Lo anterior debido a que, además de las 36,685 víctimas registradas de forma definitiva en 2018, hay 5,556 personas que fallecieron por causas accidentales o violentas. De éstas, el 17.7% el deceso fue causado por disparo de arma de fuego o herida causada por arma blanca.
Ello implica que la cifra de homicidios intencionales podría ser de alrededor de alrededor de 37,668, o bien, un equivalente a 103 víctimas diarias de asesinatos a lo largo del año pasado.

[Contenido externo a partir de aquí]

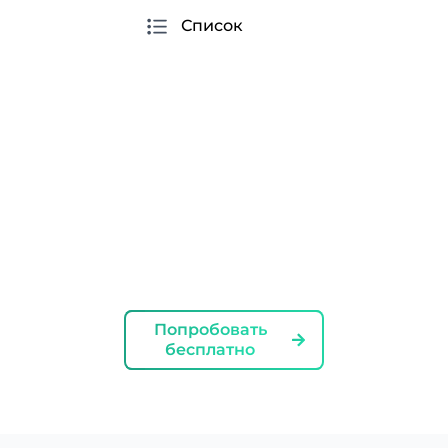
Список
Умные подсказки для улучшения
взаимодействия с Instagram, включающие
отслеживание ненормативной лексики и
слишком популярных или запрещенных
хештегов и словосочетаний
Попробовать
бесплатно
Первый комментарий в Instagram
Добавление Первого комментария при
создании Reels или обычного поста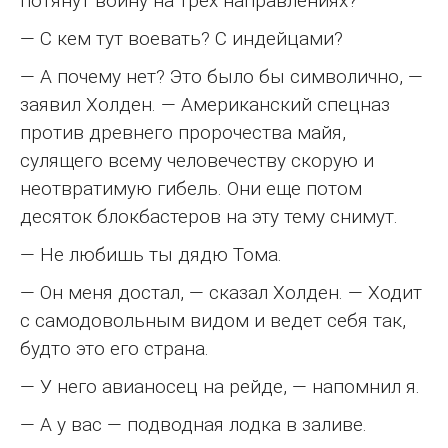
потянут войну на трех направлениях?
— С кем тут воевать? С индейцами?
— А почему нет? Это было бы символично, —
заявил Холден. — Американский спецназ
против древнего пророчества майя,
сулящего всему человечеству скорую и
неотвратимую гибель. Они еще потом
десяток блокбастеров на эту тему снимут.
— Не любишь ты дядю Тома.
— Он меня достал, — сказал Холден. — Ходит
с самодовольным видом и ведет себя так,
будто это его страна.
— У него авианосец на рейде, — напомнил я.
— А у вас — подводная лодка в заливе.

Para este 2019 el escenario es peor, pues ese promedio diario ya se alcanzó. Solo considerando las cifras preliminares del Secretariado Ejecutivo del Sistema Nacional de Seguridad Pública, las cuales son, en promedio, 9% inferiores a las que computa el INEGI de manera definitiva.
En medio de esta mortandad, cabe preguntar qué significan los hechos trágicos de Culiacán. A pesar de haber suspendido el operativo, hubo al menos una decena de personas fallecidas.

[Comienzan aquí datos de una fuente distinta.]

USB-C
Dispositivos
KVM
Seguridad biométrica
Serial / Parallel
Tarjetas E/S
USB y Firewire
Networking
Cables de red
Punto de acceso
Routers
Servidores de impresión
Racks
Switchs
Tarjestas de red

¿Qué significa el asesinado del alcalde del municipio de Chalco? ¿Qué significa el asesinato del diputado local y líder estatal de la CNC en Veracruz? Y también, ¿qué significa la masacre de la familia LeBarón en los límites de Chihuahua y Sonora?

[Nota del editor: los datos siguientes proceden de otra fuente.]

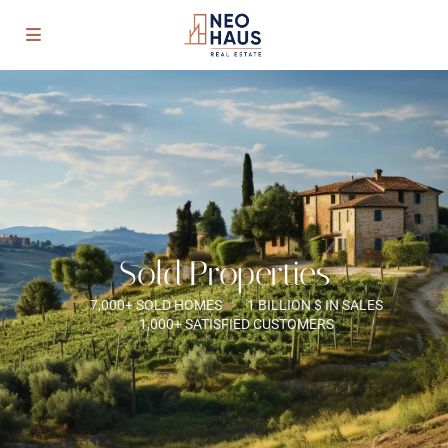
Sold Properties
7,000+ SOLD HOMES
1 BILLION $ IN SALES
1,000+ SATISFIED CUSTOMERS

Este último caso es emblemático del malestar social, pues en él se cifra lo peor de nuestra sociedad. En primer lugar, dada la espiral de locura, terror y furia en la que han entrado los grupos de la delincuencia organizada.
En segundo lugar, por lo escueto y distante de la condena del hecho de parte de las autoridades, tanto estatales como del gobierno de la República. Y, en tercer lugar, quizás aún más preocupante, por la indolencia de amplios sectores sociales, que, ante la cruenta masacre, respondieron con la miseria discursiva dirigida a la criminalización de las víctimas, arguyendo que sus familiares podrían tener vínculos delincuenciales.
Ante tanto dolor y violencia, estamos frente a un riesgo real de caer en la espiral del silencio. Y que esta espiral nos conduzca a la incapacidad de reconocernos en el temor y la angustia de los demás.Estamos en riesgo de convertirnos en una sociedad en la cual cada vez estamos más distantes unos de otros.
Es difícil encontrar algo más atroz, en términos de opinión pública, que una tendencia en redes sociales, al parecer orquestada, difundiendo mensajes de una insensibilidad total. De corte racista, clasista, en algunos de ellos se escribía que: “a los niños de la Guardería ABC les faltó ser güeritos o apellidarse LeBarón”. O bien: “el tío de las niñas y niños es un priista que ha lucrado concesiones de agua”.
Una de las principales ofertas de campaña del presidente de la República fue la de serenar al país. Y efectivamente eso es urgente. En ese sentido, es importante recordar que el titular del Ejecutivo reitera constantemente que el ejemplo es fundamental para transformar la vida pública. Pero, en este tema, poco ayuda el esquema de retórica de conflicto que ha puesto en práctica desde que llegó a la presidencia.
De manera implícita, que el jefe del Estado hable de liberales versus conservadores, de progresistas contra mafia del poder, de prensa libre contra prensa vendida constituye, aunque no se lo proponga, una invitación a que sus simpatizantes no sólo desplieguen una estrategia similar, sino que la radicalicen.
La transformación que busca el jefe del Estado puede darse en el ámbito de una nueva moralidad, si se quiere, pero de corte cívico. Por ello, el Ejecutivo debe serenar su lenguaje. Porque el lenguaje habla por sí mismo: puede desplegar su forma de pensar sin necesidad de construir dicotomías o adjetivar a quienes piensan distinto a él.
Adjetivar implica precisar y delimitar, pero también etiquetar y señalar. Más aún, adjetivar desde el poder implica una invitación a la acción, porque, si algo caracteriza al juego político, es precisamente ir en contra de la quietud o la inmovilidad.
Regenerar a la vida pública para serenar al país debió comenzar con una nueva retórica de paz sin confrontación. De convocatoria al diálogo, el cual implica capacidad y, sobre todo, disposición de escuchar a quien piensa distinto y sujetarse a la regla del mejor argumento.
Desde la confrontación o la polarización, convocar a todos en torno a un propósito común mayor se vuelve prácticamente imposible.